**WORK INSTRUCTION**
The answer should consist of all the records, written out word for word.

Source data:
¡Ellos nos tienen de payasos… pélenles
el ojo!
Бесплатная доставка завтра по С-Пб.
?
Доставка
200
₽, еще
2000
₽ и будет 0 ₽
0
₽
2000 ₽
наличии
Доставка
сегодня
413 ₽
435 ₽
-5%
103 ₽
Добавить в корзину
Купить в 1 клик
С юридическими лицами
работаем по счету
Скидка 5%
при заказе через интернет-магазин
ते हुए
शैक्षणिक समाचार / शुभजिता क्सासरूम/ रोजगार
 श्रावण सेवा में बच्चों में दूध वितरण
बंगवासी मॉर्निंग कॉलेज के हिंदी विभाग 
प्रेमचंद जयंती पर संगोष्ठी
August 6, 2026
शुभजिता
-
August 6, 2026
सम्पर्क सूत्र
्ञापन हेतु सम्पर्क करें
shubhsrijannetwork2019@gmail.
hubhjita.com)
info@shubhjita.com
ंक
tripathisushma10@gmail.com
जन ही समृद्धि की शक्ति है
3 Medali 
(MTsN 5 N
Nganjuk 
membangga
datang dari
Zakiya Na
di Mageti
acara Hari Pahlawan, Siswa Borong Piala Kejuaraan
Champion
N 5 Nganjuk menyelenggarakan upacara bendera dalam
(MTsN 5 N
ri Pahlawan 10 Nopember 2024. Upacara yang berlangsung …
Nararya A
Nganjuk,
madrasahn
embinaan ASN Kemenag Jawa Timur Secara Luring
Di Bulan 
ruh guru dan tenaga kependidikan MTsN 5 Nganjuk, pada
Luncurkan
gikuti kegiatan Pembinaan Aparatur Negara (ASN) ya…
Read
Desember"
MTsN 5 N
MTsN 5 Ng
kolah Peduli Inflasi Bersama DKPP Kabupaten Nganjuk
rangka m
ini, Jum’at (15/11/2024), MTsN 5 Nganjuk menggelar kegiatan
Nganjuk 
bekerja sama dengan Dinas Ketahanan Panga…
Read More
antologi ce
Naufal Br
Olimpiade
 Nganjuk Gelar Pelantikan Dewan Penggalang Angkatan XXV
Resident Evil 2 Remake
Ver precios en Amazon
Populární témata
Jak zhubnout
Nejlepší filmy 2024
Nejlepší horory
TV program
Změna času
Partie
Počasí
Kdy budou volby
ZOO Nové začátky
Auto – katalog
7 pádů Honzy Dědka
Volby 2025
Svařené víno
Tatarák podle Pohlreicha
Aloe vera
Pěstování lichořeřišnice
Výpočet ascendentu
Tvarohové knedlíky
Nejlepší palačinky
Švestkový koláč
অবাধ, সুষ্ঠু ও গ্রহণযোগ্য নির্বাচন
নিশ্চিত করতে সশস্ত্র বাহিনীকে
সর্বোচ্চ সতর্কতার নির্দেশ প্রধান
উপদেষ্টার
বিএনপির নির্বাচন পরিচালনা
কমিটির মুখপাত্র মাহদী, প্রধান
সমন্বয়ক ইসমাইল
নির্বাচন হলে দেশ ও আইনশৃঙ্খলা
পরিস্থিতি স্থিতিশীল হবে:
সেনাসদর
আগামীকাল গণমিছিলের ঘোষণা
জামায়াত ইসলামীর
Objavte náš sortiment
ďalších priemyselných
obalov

**RESPONSE TO THE EXERCISE**
¡Ellos nos tienen de payasos… pélenles
el ojo!
Бесплатная доставка завтра по С-Пб.
?
Доставка
200
₽, еще
2000
₽ и будет 0 ₽
0
₽
2000 ₽
наличии
Доставка
сегодня
413 ₽
435 ₽
-5%
103 ₽
Добавить в корзину
Купить в 1 клик
С юридическими лицами
работаем по счету
Скидка 5%
при заказе через интернет-магазин
ते हुए
शैक्षणिक समाचार / शुभजिता क्सासरूम/ रोजगार
 श्रावण सेवा में बच्चों में दूध वितरण
बंगवासी मॉर्निंग कॉलेज के हिंदी विभाग 
प्रेमचंद जयंती पर संगोष्ठी
August 6, 2026
शुभजिता
-
August 6, 2026
सम्पर्क सूत्र
्ञापन हेतु सम्पर्क करें
shubhsrijannetwork2019@gmail.
hubhjita.com)
info@shubhjita.com
ंक
tripathisushma10@gmail.com
जन ही समृद्धि की शक्ति है
3 Medali 
(MTsN 5 N
Nganjuk 
membangga
datang dari
Zakiya Na
di Mageti
acara Hari Pahlawan, Siswa Borong Piala Kejuaraan
Champion
N 5 Nganjuk menyelenggarakan upacara bendera dalam
(MTsN 5 N
ri Pahlawan 10 Nopember 2024. Upacara yang berlangsung …
Nararya A
Nganjuk,
madrasahn
embinaan ASN Kemenag Jawa Timur Secara Luring
Di Bulan 
ruh guru dan tenaga kependidikan MTsN 5 Nganjuk, pada
Luncurkan
gikuti kegiatan Pembinaan Aparatur Negara (ASN) ya…
Read
Desember"
MTsN 5 N
MTsN 5 Ng
kolah Peduli Inflasi Bersama DKPP Kabupaten Nganjuk
rangka m
ini, Jum’at (15/11/2024), MTsN 5 Nganjuk menggelar kegiatan
Nganjuk 
bekerja sama dengan Dinas Ketahanan Panga…
Read More
antologi ce
Naufal Br
Olimpiade
 Nganjuk Gelar Pelantikan Dewan Penggalang Angkatan XXV
Resident Evil 2 Remake
Ver precios en Amazon
Populární témata
Jak zhubnout
Nejlepší filmy 2024
Nejlepší horory
TV program
Změna času
Partie
Počasí
Kdy budou volby
ZOO Nové začátky
Auto – katalog
7 pádů Honzy Dědka
Volby 2025
Svařené víno
Tatarák podle Pohlreicha
Aloe vera
Pěstování lichořeřišnice
Výpočet ascendentu
Tvarohové knedlíky
Nejlepší palačinky
Švestkový koláč
অবাধ, সুষ্ঠু ও গ্রহণযোগ্য নির্বাচন
নিশ্চিত করতে সশস্ত্র বাহিনীকে
সর্বোচ্চ সতর্কতার নির্দেশ প্রধান
উপদেষ্টার
বিএনপির নির্বাচন পরিচালনা
কমিটির মুখপাত্র মাহদী, প্রধান
সমন্বয়ক ইসমাইল
নির্বাচন হলে দেশ ও আইনশৃঙ্খলা
পরিস্থিতি স্থিতিশীল হবে:
সেনাসদর
আগামীকাল গণমিছিলের ঘোষণা
জামায়াত ইসলামীর
Objavte náš sortiment
ďalších priemyselných
obalov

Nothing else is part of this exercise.